July 5, 2014

When I was a kid, I wanted to grow up to be a paleontologist. It seemed so unfathomable that creatures so alien once ruled

Two Medicine Dinosaur Center

the earth. Something about the ferocity silenced by even more violence holds my fascination more than any mystery thriller ever will. Now imagine my excitement when I found out that our group was going to be visiting the Two Medicine Dinosaur Center to talk about climate change. Two of my favorite topics in one — fossils and fossil fuels.

The ride that day was beautiful and quiet. Rolling hills covered in mustard, wheat, and alfalfa fields and roaming herds of cows. I need to tell you that passing cow pastures is so much fun because bicyclists seem to have a unique effect on them. We aren’t cars, which they are used to by now, but strange creatures out to get them. When the first in our group starts to pass they look surprised, then fearful. Then the mooing starts and by the last person, we’ve started a stampede. Poor things. Horses and antelope, on the other hand, have a very different response to bicyclists, which seem to inspire them to run, not away, but with us.

Anyway, the tiny town of Bynum, along the Rocky Mountain Front, has an established agate shop, converted from an old church, and a museum housing the biggest model dinosaur in the country. It’s the town’s main attraction. It’s also home to David Trexler, a paleontologist, climate scientist, and author. We filed into his conference room, and Trexler quickly turned our worlds upside down. Out of all the speakers we’ve had so far, I think Trexler scared us the most.

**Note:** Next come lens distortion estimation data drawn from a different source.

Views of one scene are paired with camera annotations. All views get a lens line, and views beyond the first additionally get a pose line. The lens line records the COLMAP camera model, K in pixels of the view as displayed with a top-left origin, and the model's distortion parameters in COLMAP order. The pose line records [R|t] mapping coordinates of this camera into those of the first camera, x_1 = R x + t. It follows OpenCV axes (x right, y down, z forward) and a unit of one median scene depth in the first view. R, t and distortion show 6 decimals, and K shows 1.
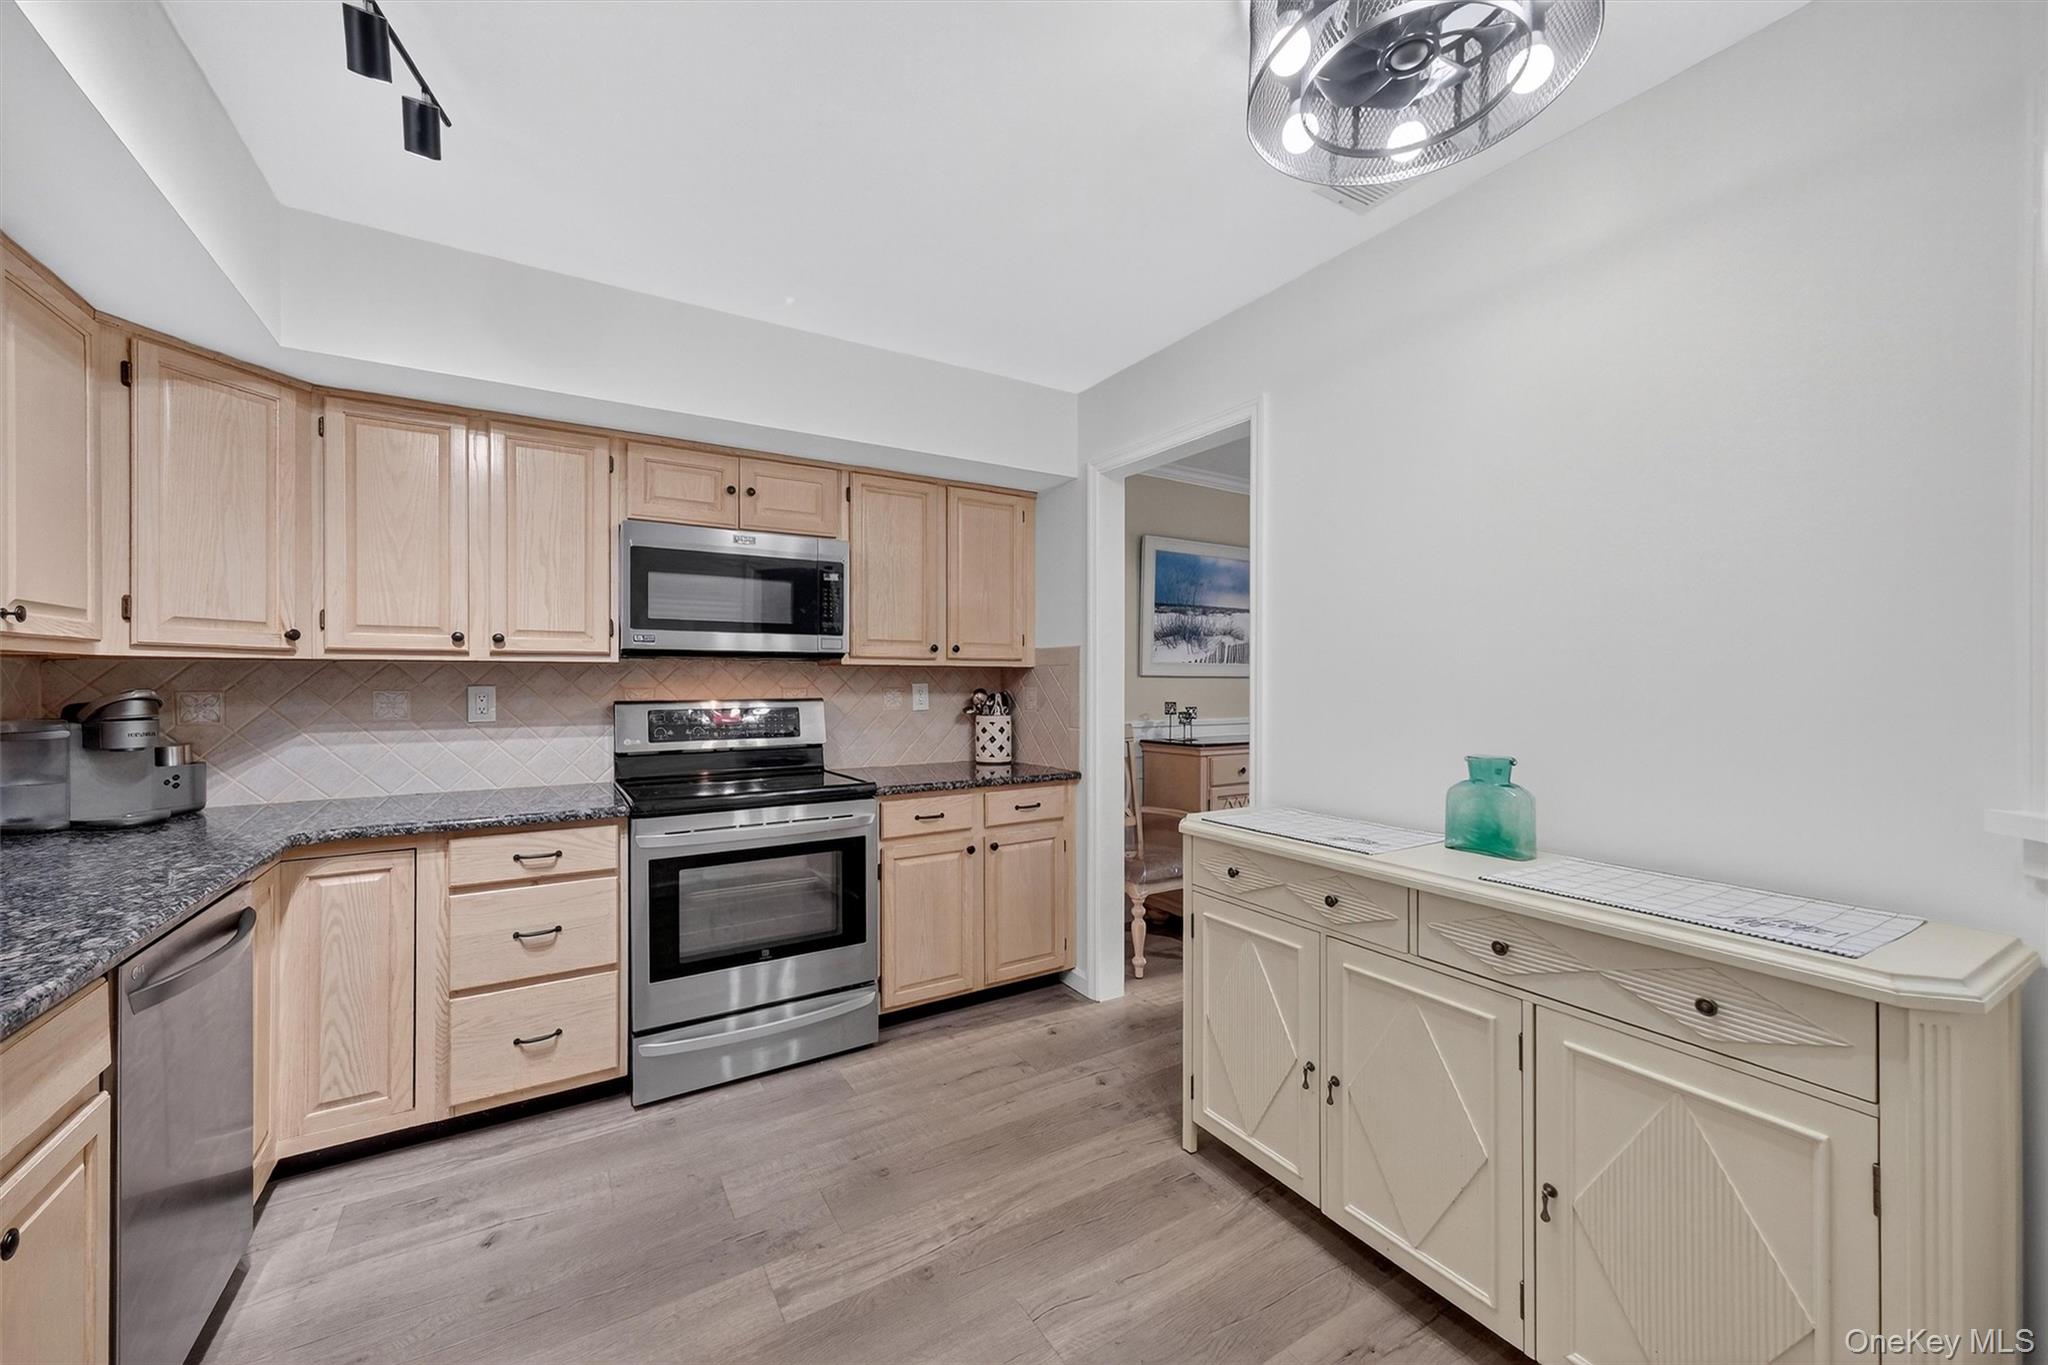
lens RADIAL K [[781.8, 0, 1010.6], [0, 781.8, 683.2], [0, 0, 1]] dist [0.013342, 0.000042]
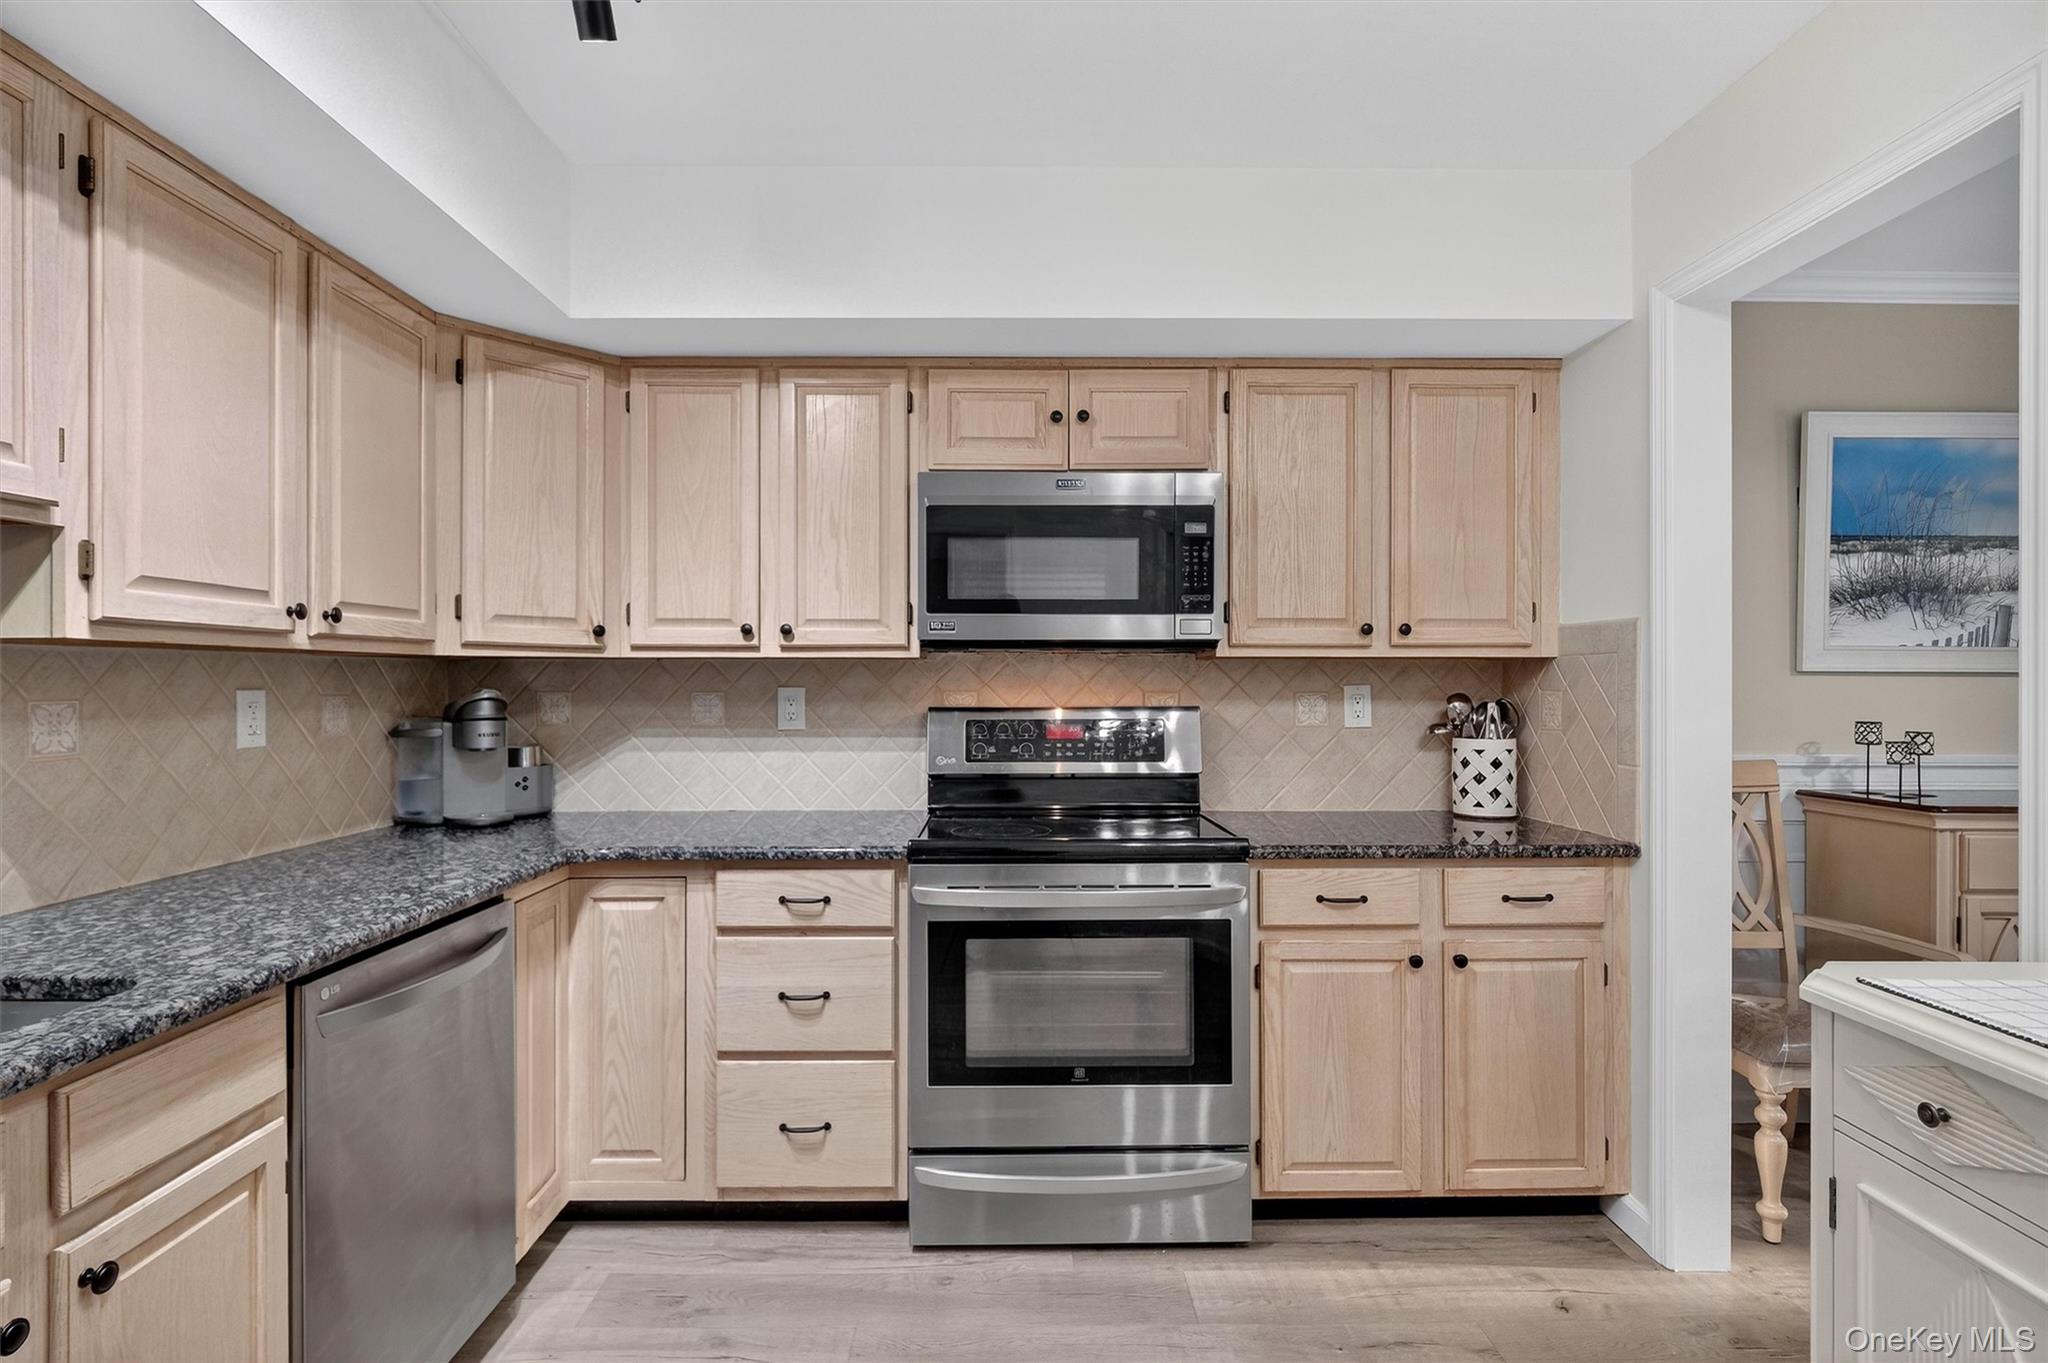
lens RADIAL K [[1032.0, 0, 1017.4], [0, 1032.0, 678.5], [0, 0, 1]] dist [-0.002705, -0.001499]
pose [[0.860534, -0.000991, -0.509392, 0.097415], [-0.001797, 0.999986, -0.004982, -0.000710], [0.509390, 0.005202, 0.860520, 0.169477]]
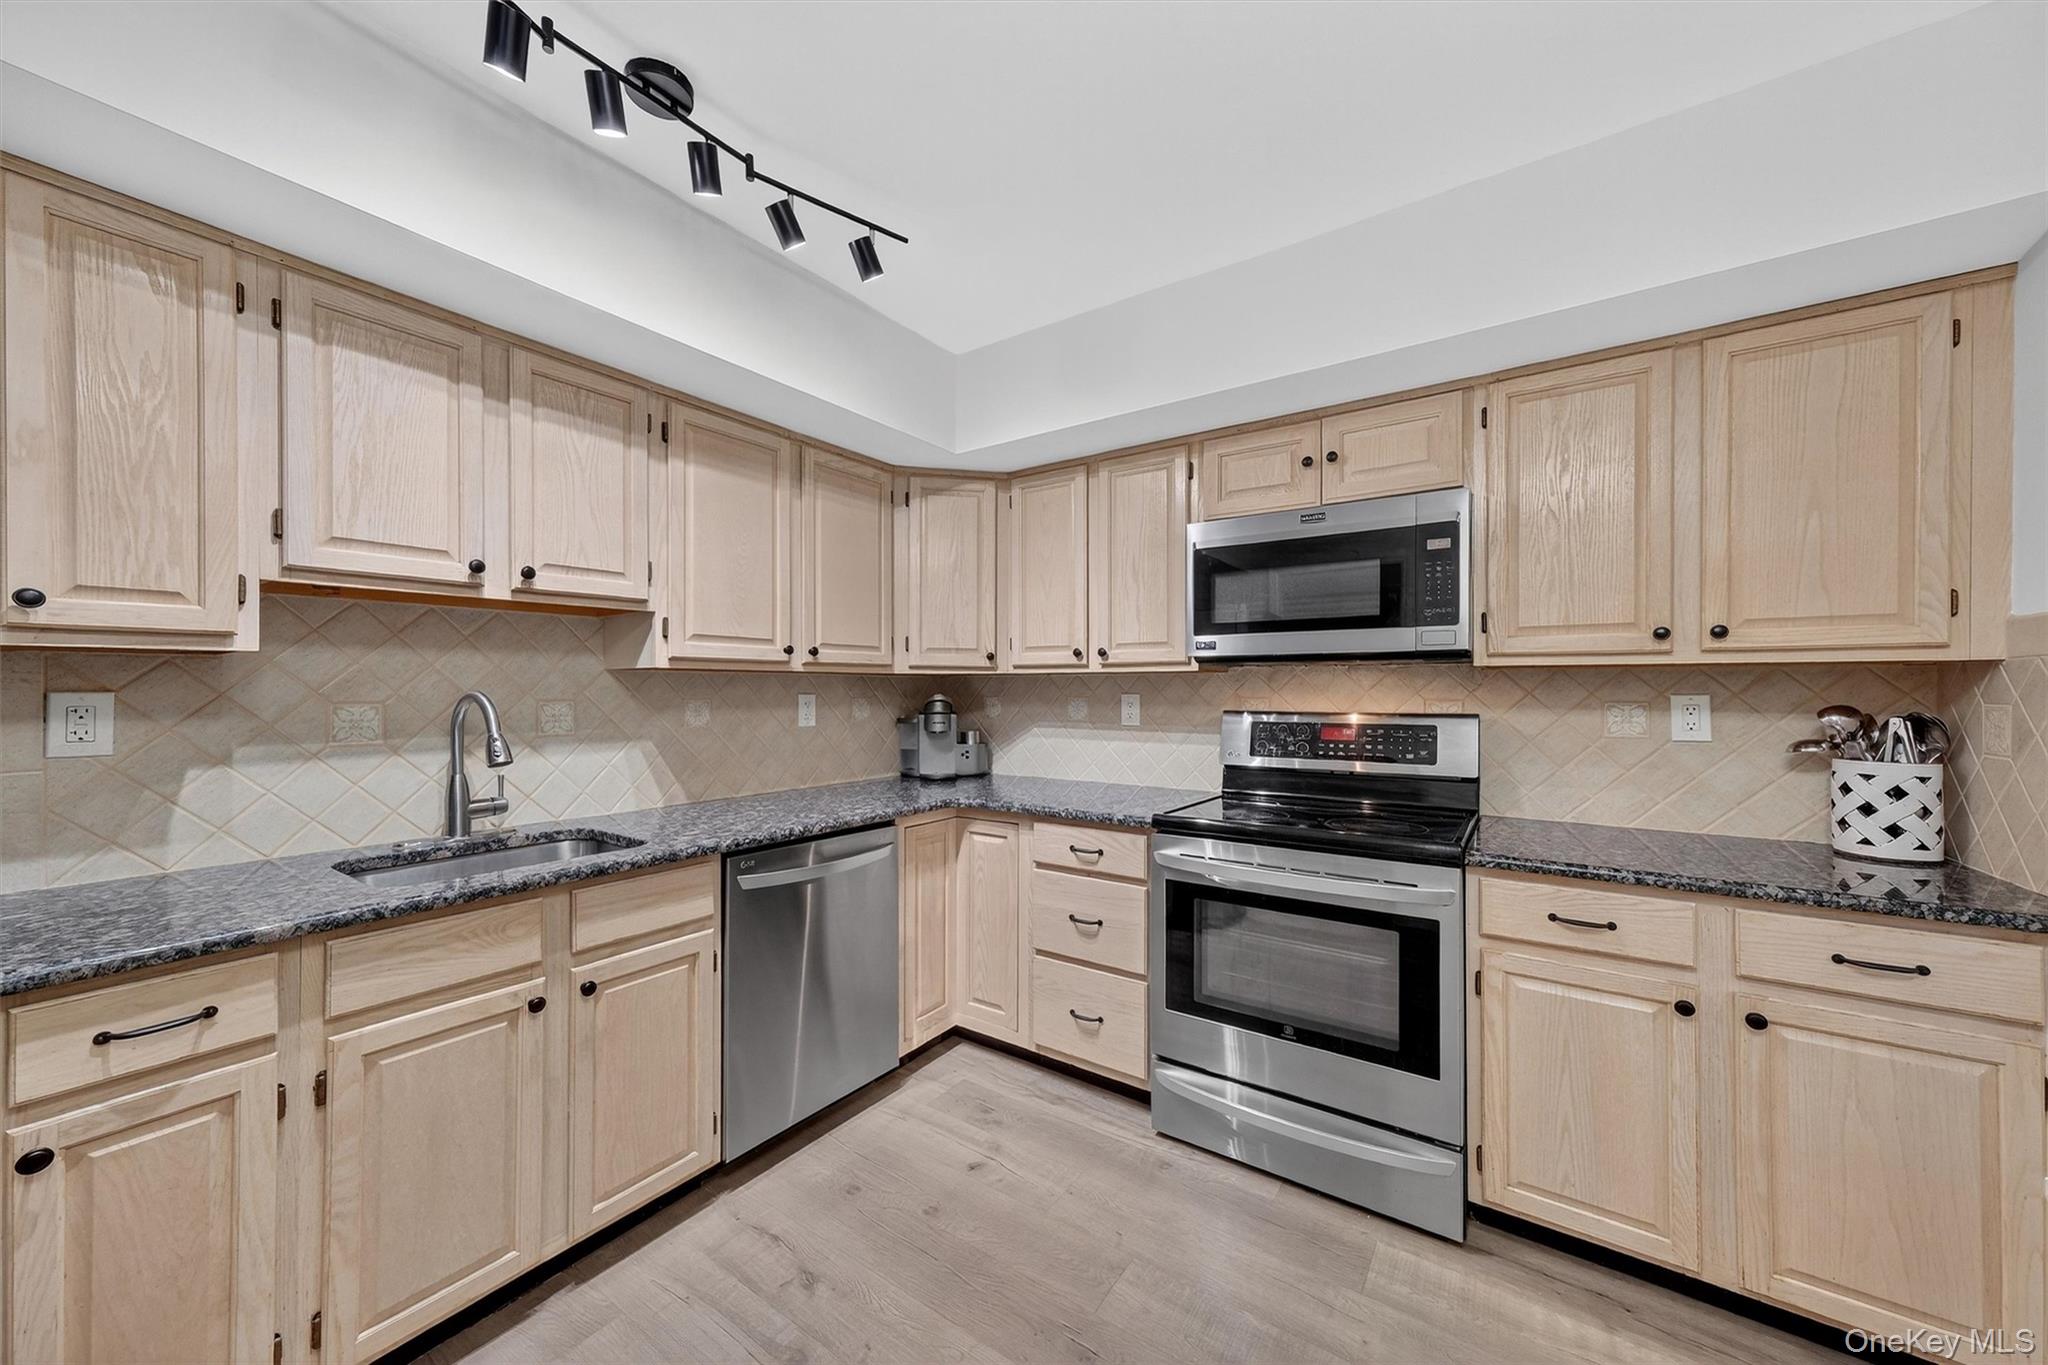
lens RADIAL K [[746.1, 0, 1019.5], [0, 746.1, 689.4], [0, 0, 1]] dist [-0.000664, 0.005094]
pose [[0.402117, 0.001032, -0.915588, 0.252893], [-0.003889, 0.999992, -0.000581, -0.002060], [0.915580, 0.003795, 0.402118, 0.408007]]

Trexler first took us through earth’s 4.55-billion-year history. Molten lava, flying rocks. A dry, hot, fiery place that over billions of years began to bear life. Oceans spawned plankton, which sequestered carbon dioxide, released oxygen, and eventually developed the earth’s breathable atmosphere. Dinosaurs eventually evolved, and many changes occurred in the environment that dictated the course of their development and ultimate demise. There have been mass extinctions over the course of earth’s history, caused mainly by rapid changes to the environment, and evidence of the changes is embedded in the earth, giving scientists clues to planetary trends — and insight into what’s to come.

Today, as Trexler explained, we’re dealing with similar changes to the earth’s atmosphere due to the rate at which we burn fossil fuels. Trexler told us that never in earth’s history have we seen such rapid increase in CO2 in our atmosphere in such a short amount of time, and the spike could result in another mass extinction. One of the most striking changes is ocean acidification. Ocean pH has dropped from 8.2 to 8.1, a 25 percent increase in acidity over the past two centuries. Trexler predicts that if the pH drops to 7.8 (expected by 2100 at today’s emission rates) carbon-sequestering plankton will die off, resulting in a dramatic increase in carbon dioxide, and amplifying positive feedback loops already warming the planet.

At a certain point, Trexler said, the heating could reach methane clathrates, which are basically massive deposits of methane ensconced as ice-like crystals on the ocean floor. If large amounts of that methane — which has about 20 times the greenhouse effect as carbon dioxide — is eventually released, a series of chemical exchanges would occur sharply reducing levels of atmospheric oxygen. Sometime in the not-too-distant future, he said, air at sea level could contain the same amount of oxygen as what’s now found at 17,000 feet. I never thought climate change adaption could include oxygen tanks.

While Trexler’s science diverges from most other climatologists in that he’s considering an entirely different timescale, his prescription is largely the same: the carbon we emit must equal the carbon we put back underground.